Another challenge will be getting the timescale right. The aim of creating a health measure that receives the same level of attention as GDP is a worthwhile ambition, but it also needs to reflect that the pace of change in the nation’s health is much slower than in economic activity. Quarterly GDP figures receive significant attention; two quarters of negative growth are used as the definition of a recession, but half-a-year’s figures in a health index are unlikely to provide reliable indications of developments in the state of our health. Thus, while it will be important that the index picks up on any immediate changes, it needs to be constructed in a way that provides information about longer-term trends. The index will therefore need to develop a way of weighting different measures so that there is an appropriate balance between shorter-term data and indicators of slower-moving developments.
Of course, an index is not an end in itself; it needs to be a driver of policy and of funding. This is particularly important in meeting the aims of the Prevention Green Paper. There will need to be some mechanism to use the data revealed by the index to drive money to initiatives that will really make the difference in tackling health problems.
A significant share of more than £70bln NHS commissioning budget is distributed across the country among clinical commissioning groups based on relative mortality rates. However, this does not provide a full picture of the health challenges commissioners face in particular areas. The new index could be a way of capturing a wider set of measures of health inequalities and then directing funding more precisely to the areas where it can make the biggest difference. Alternatively, a separate fund could be established specifically for preventative activities, with money allocated on the basis of the index. However, it will be important not to undermine the flexibility of health commissioners to deploy funds in response to local needs.
Measuring the nation’s health is the right aspiration, particularly given the indications that the growth in life expectancy is slowing down and the gap between the health of the richest and the poorest is widening. Equally, in a system where money will remain tight it will be ever more important that funding is spent effectively. Good data can make this happen, but getting the right measures and creating a responsive culture will not be straightforward.
Advancing Our Health: Prevention in the 2020s
The Cabinet Office and Department of Health and Social Care published their Prevention Green Paper, Advancing our health: prevention in the 2020s, on 22 July 2019 (consultations closed on 14 October 2019). It sets out plans to tackle the causes of preventable ill health in England, by:
- Embedding genomics in routine healthcare and making the UK the home of the genomic revolution.
- Reviewing the NHS Health Check and setting out a bold future vision for NHS screening; and
- Launching phase 1 of a Predictive Prevention work programme from Public Health England (PHE).

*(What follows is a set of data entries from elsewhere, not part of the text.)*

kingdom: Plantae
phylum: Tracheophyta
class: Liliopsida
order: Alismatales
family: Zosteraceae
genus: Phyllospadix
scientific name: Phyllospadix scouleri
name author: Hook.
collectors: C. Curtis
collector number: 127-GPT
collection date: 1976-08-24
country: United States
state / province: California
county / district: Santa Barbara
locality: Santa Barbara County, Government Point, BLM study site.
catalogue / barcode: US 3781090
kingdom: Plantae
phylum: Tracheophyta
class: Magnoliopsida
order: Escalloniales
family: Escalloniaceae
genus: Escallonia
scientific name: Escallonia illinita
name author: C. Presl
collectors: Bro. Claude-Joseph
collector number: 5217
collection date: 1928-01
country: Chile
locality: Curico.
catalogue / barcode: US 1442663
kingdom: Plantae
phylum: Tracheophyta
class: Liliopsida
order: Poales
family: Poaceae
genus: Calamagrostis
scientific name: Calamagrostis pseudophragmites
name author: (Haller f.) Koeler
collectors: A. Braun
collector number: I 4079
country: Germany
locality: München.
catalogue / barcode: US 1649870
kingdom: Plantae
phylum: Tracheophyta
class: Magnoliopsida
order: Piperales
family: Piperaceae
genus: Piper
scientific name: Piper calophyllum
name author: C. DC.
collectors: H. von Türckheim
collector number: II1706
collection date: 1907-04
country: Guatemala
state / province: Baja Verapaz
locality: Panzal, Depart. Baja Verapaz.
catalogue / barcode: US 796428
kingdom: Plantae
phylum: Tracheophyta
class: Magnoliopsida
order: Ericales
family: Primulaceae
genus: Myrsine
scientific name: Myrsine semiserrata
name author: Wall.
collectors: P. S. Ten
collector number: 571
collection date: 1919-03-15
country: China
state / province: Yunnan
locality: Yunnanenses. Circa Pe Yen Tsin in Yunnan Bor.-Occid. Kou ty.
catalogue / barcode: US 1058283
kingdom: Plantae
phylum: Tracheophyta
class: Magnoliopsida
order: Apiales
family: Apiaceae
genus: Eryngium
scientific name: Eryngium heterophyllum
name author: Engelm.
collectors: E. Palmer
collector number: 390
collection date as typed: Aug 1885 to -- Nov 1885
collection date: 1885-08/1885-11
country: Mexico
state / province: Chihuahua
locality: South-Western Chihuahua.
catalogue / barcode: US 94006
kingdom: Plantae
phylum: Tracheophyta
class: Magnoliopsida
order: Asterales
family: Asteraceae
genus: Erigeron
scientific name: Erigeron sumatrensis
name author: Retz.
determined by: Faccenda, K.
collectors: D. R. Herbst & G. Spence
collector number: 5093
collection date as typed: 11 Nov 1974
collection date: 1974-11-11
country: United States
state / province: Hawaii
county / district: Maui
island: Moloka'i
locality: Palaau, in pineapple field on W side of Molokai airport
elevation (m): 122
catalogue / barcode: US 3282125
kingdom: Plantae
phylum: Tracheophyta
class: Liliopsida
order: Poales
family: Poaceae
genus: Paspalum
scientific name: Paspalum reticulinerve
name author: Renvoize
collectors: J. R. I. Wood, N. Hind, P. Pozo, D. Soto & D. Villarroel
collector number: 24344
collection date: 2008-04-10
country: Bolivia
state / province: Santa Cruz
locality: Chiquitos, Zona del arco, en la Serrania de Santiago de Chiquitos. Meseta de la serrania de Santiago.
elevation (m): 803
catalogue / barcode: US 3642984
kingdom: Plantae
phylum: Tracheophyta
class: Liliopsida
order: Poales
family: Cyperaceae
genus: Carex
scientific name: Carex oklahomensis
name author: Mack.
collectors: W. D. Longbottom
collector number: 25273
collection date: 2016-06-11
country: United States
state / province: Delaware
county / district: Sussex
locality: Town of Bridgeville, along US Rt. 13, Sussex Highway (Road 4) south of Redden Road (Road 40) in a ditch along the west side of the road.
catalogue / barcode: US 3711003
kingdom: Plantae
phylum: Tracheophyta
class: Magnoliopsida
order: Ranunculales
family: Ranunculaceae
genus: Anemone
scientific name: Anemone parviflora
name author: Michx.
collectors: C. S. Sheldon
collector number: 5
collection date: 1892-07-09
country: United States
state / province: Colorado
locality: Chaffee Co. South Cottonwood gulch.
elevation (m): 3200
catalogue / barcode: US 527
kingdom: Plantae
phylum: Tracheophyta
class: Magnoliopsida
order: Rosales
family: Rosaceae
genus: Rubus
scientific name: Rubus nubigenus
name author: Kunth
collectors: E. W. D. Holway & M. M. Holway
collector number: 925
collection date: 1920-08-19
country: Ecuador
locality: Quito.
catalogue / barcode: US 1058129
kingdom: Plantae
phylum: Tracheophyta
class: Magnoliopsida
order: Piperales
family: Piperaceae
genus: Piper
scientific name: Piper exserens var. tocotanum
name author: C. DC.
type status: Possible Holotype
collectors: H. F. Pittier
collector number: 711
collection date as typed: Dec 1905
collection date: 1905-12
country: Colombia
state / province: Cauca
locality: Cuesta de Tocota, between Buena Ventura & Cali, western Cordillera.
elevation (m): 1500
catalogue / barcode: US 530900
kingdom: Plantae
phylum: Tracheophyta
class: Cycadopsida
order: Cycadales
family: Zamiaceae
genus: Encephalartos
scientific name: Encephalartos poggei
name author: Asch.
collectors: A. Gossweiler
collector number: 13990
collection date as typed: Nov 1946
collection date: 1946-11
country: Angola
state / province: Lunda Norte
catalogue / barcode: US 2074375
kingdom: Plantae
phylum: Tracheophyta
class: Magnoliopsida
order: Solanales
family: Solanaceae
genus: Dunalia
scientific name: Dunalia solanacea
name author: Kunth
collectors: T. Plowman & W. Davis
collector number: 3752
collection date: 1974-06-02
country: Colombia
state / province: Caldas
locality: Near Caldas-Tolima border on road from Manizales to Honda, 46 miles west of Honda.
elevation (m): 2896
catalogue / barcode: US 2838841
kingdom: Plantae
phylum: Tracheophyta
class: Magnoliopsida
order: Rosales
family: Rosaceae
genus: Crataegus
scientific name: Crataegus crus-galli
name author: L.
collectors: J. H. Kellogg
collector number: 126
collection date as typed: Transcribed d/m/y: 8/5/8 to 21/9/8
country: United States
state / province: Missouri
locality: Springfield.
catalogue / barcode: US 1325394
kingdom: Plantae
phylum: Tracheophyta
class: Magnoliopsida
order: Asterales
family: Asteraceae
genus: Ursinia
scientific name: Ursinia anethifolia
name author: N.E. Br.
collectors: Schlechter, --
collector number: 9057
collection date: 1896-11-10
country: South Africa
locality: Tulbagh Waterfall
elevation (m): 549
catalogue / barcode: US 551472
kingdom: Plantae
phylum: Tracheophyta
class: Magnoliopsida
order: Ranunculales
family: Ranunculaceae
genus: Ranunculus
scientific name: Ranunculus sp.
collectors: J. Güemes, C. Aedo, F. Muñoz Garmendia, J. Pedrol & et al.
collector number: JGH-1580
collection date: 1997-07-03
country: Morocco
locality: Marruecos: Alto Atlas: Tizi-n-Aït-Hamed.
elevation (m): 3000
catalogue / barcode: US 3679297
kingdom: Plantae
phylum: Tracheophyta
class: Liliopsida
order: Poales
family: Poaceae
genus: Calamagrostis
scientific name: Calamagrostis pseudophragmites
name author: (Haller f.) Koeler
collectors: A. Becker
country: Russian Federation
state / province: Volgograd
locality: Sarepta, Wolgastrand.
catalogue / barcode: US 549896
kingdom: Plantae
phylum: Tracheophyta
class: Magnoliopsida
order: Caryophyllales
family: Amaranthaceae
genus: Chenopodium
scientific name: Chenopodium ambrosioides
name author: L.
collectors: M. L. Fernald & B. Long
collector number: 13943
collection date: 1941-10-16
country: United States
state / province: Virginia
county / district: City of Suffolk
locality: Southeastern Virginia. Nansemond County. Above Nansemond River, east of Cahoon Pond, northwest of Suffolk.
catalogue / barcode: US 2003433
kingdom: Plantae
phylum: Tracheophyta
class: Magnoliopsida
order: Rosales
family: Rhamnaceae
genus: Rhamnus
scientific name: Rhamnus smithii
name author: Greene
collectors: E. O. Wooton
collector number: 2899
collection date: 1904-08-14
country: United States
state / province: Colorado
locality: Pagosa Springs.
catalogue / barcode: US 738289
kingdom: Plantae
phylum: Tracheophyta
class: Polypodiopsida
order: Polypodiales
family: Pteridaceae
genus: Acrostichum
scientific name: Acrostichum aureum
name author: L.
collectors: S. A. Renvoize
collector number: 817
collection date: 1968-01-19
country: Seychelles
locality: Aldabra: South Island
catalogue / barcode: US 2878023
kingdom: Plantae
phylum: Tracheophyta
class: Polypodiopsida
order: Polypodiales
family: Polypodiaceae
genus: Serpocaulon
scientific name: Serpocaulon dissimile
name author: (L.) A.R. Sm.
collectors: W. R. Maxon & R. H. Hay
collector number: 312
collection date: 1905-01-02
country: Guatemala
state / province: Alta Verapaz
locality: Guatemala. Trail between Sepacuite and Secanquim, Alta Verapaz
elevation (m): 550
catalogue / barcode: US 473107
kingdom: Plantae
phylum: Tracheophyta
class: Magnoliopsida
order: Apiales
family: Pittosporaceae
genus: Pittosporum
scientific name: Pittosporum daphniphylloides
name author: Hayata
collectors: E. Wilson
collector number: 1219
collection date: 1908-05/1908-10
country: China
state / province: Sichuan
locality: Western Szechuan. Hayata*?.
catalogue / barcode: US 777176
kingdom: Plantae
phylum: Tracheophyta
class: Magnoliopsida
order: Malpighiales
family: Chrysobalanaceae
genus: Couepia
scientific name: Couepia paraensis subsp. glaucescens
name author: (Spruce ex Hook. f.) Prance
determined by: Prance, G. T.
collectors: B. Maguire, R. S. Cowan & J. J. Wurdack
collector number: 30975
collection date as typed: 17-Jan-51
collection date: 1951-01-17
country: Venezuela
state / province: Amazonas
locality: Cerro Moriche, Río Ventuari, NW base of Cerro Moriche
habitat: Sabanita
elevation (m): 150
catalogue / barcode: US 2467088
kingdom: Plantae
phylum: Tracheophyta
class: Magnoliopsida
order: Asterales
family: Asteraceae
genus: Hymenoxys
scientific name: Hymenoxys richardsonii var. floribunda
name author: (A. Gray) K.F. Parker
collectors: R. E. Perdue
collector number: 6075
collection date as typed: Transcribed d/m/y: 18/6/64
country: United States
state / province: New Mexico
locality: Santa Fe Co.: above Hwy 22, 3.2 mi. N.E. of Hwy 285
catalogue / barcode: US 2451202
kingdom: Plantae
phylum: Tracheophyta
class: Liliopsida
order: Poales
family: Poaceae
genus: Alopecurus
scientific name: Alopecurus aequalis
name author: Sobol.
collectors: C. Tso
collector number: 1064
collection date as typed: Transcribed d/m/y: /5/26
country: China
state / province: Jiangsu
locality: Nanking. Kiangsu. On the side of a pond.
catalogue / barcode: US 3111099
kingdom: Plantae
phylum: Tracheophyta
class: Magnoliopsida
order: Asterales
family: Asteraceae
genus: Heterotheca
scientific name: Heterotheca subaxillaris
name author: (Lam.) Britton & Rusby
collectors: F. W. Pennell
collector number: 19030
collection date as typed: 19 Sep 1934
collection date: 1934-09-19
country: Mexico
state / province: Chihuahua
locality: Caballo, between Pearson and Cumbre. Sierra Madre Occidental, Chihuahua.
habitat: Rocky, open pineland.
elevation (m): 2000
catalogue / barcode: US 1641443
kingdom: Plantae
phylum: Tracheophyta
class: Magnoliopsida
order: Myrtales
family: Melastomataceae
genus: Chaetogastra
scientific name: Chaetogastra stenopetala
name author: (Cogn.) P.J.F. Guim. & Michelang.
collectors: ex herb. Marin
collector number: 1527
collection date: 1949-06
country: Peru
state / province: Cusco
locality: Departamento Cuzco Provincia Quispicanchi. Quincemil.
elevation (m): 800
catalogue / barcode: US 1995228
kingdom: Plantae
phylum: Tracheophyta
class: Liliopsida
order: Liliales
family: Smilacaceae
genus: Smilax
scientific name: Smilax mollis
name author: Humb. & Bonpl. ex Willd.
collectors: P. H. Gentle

Full text available from gov.uk/government/consultations/advancing-our-health-prevention-in-the-2020s.
- Abundance of health measures creates the lack of focus for the public and undermines accountability.
- The government aims to address this issue through its Prevention Green Paper, suggesting a new health index.
- The index should take into consideration various indicators and properly reflect the pace of change in the nation’s health.
- The data revealed by the index should drive money to the most efficient initiatives.
- The flexibility of health commissioners to deploy funds locally should not be compromised.